The sky looks sick. I think maybe I miss you. I should think that more often.

Jesus, it’s dark. Darker than anything I’ve ever seen. Black over black over black.

There’s that bridge. I can make out its outline. If I climb it now I’ll slip. Too wet.

Not in the mood to die tonight. The power goes out and you forget anyone even exists at all. Just me out here.

Go back to sleep. This won’t hurt a bit.

You should know that I threw away the lantern you gave me. It’s in a landfill somewhere.

We were supposed to go together. But I got upset and stayed behind. So you bought me that little lantern and a pack of tea light candles.

And I loved those little candles. They smelled like vanilla and honey. And I burned through them while I reread The Hobbit. And I burned through them while I reread To the Lighthouse. And I burned through them when I combed the knots out of Dante’s fur.

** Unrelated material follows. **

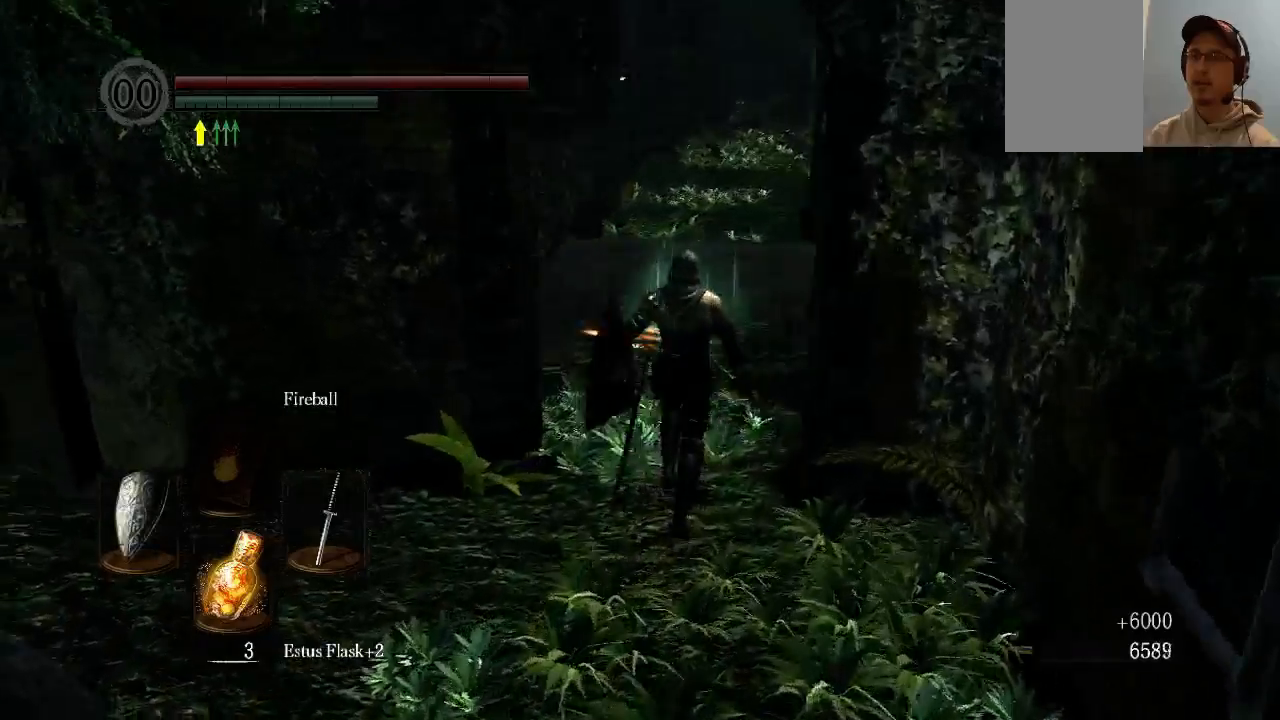
{"buttons": [], "left_stick": "up", "right_stick": "center", "events": [[133, "left_stick", "up-right"], [467, "left_stick", "up"], [467, "right_stick", "center"]]}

Yes, and when it was warm I would open the windows and listen to the cars and the wind. And pull up the shades and see the moon. And Dante and Virgil would rush to my side and beg me to lift the windows a little higher.

And that little lantern was burning on the dining room table I had turned into a desk. And I sat on the Persian rug and read books by little clouds of incense smoke.

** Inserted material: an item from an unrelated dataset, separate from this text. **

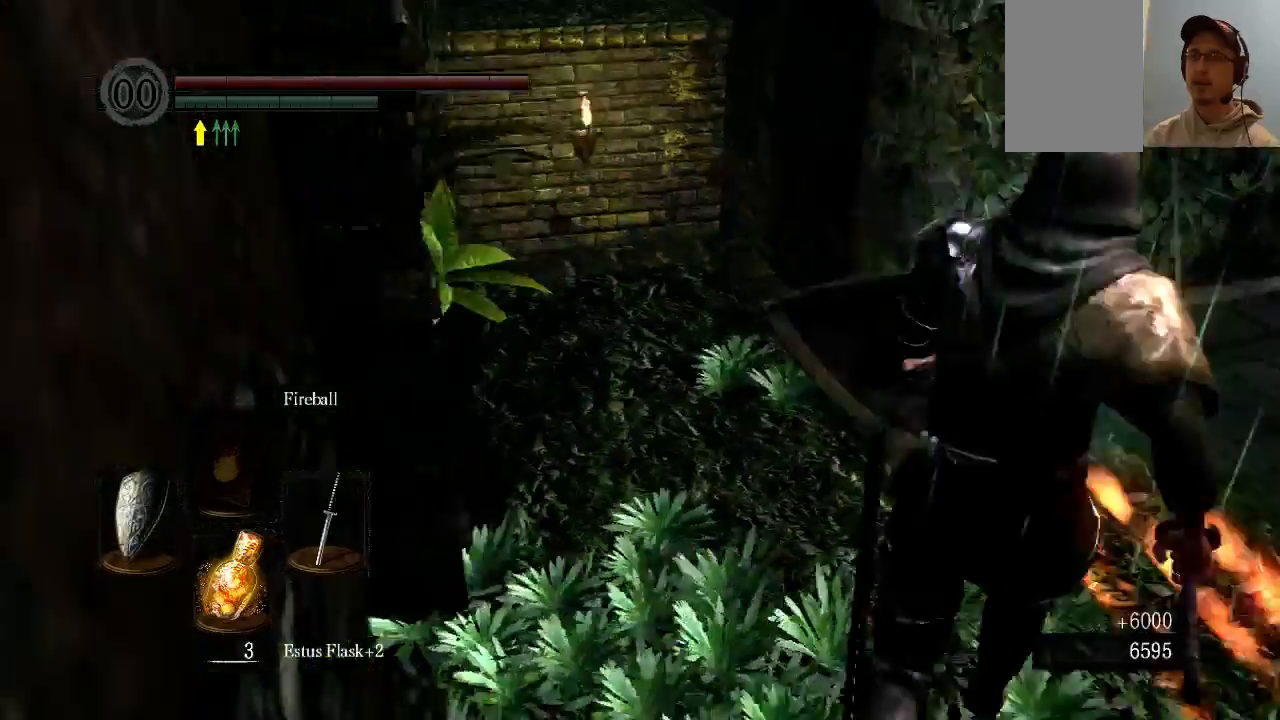
{"buttons": [], "left_stick": "up", "right_stick": "center", "events": [[100, "left_stick", "up-left"], [133, "right_stick", "down-left"], [267, "left_stick", "up"], [333, "right_stick", "center"]]}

And I held you that night after we walked through Mt. Vernon, on the first day of spring.

I supported you when I had nothing. And I fed you when I knew I would have to go without. I cleaned your car and bought you bananas.

I knocked on your door and woke you up. I cleaned your bedroom. I threw away that towel you puked on. I bought you a glass of wine.

And I drove you home from work. Paid your parking tickets. Wiped away your tears. I told you you were beautiful and I kissed your eyes.

I held you in my arms and said you never had to leave if you didn’t want to.

Because I wanted to remember what you smelled like. Because I wanted to hold your hand.

You kissed me when I told you I was miserable. You bought me tea bags for my birthday.

And when Sean died you only touched me because I asked you to. And when my mother had a breakdown you watched me cry.

And I told you I liked it when you wore stripes. And I threatened him and said we were engaged.

And I burned those little candles until none were left. And I slept until the sun was setting. And on that last night there I curled up alone on the floor with my stuffed animals. I turned the heat up high. I could have kissed another girl the night before but I didn’t.

And when I woke up I threw away that lantern. I tossed it in a dumpster and my eyes got red. Because I told you I would love you forever. Because I couldn’t help it.

Because I never wanted to see that fucking lantern again. Because I was out of candles anyway.

And it was cold that day. And there was no room in my car. And I didn’t want to bring it with me.

And you wouldn’t know the fucking difference anyhow.